*** THE DATA ***
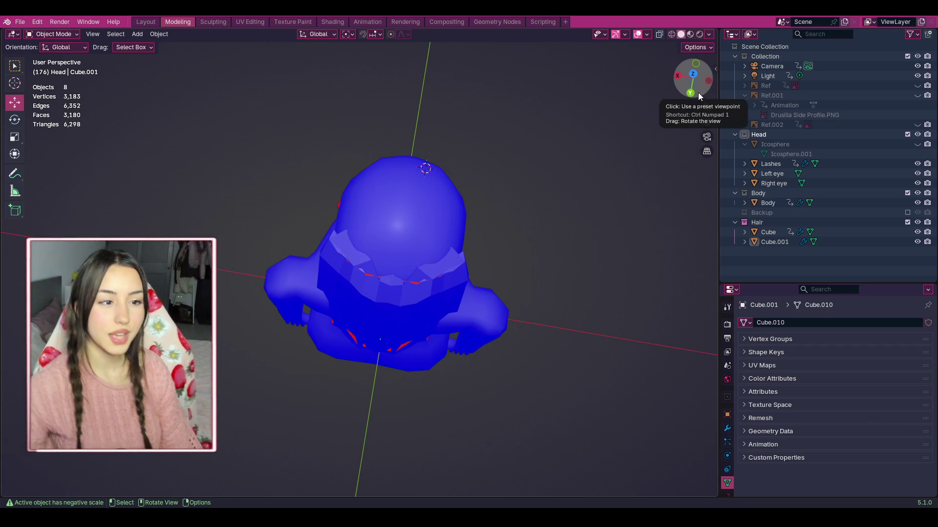
pyautogui.scroll(-2, 703, 176)
pyautogui.scroll(-1, 647, 132)
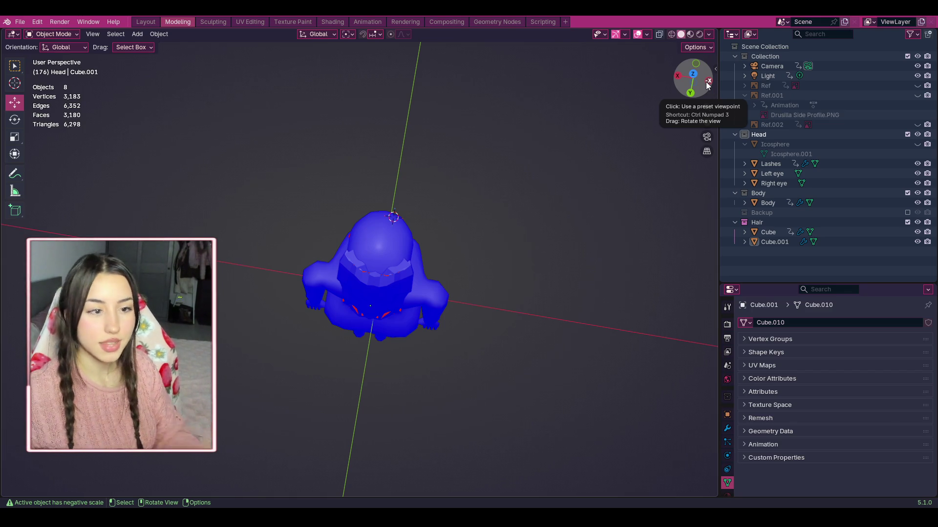
pyautogui.moveTo(706, 85); pyautogui.dragTo(699, 113)
pyautogui.scroll(5, 632, 195)
pyautogui.moveTo(632, 195); pyautogui.dragTo(649, 174, button='middle')
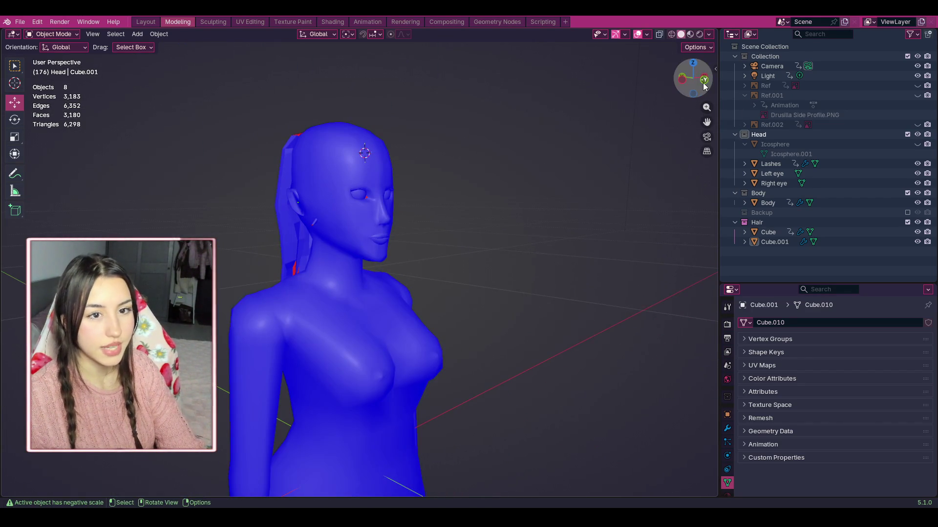
# Step: Select the Cube side hair strand in the Outliner and shift it along Y
pyautogui.moveTo(703, 84); pyautogui.dragTo(708, 91)
pyautogui.click(781, 242)
pyautogui.scroll(2, 639, 178)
*** End of THE DATA ***
▸ **TASK GOAL**: Return only what lies between the line containing "pyautogui.scroll(5, 632, 195)" and the last line of the listing, those two lines included, exactly as written and with no pictures.

▸ **RESPONSE FOR THIS EXERCISE**:
pyautogui.scroll(5, 632, 195)
pyautogui.moveTo(632, 195); pyautogui.dragTo(649, 174, button='middle')
# Step: Select the Cube side hair strand in the Outliner and shift it along Y
pyautogui.moveTo(703, 84); pyautogui.dragTo(708, 91)
pyautogui.click(781, 242)
pyautogui.scroll(2, 639, 178)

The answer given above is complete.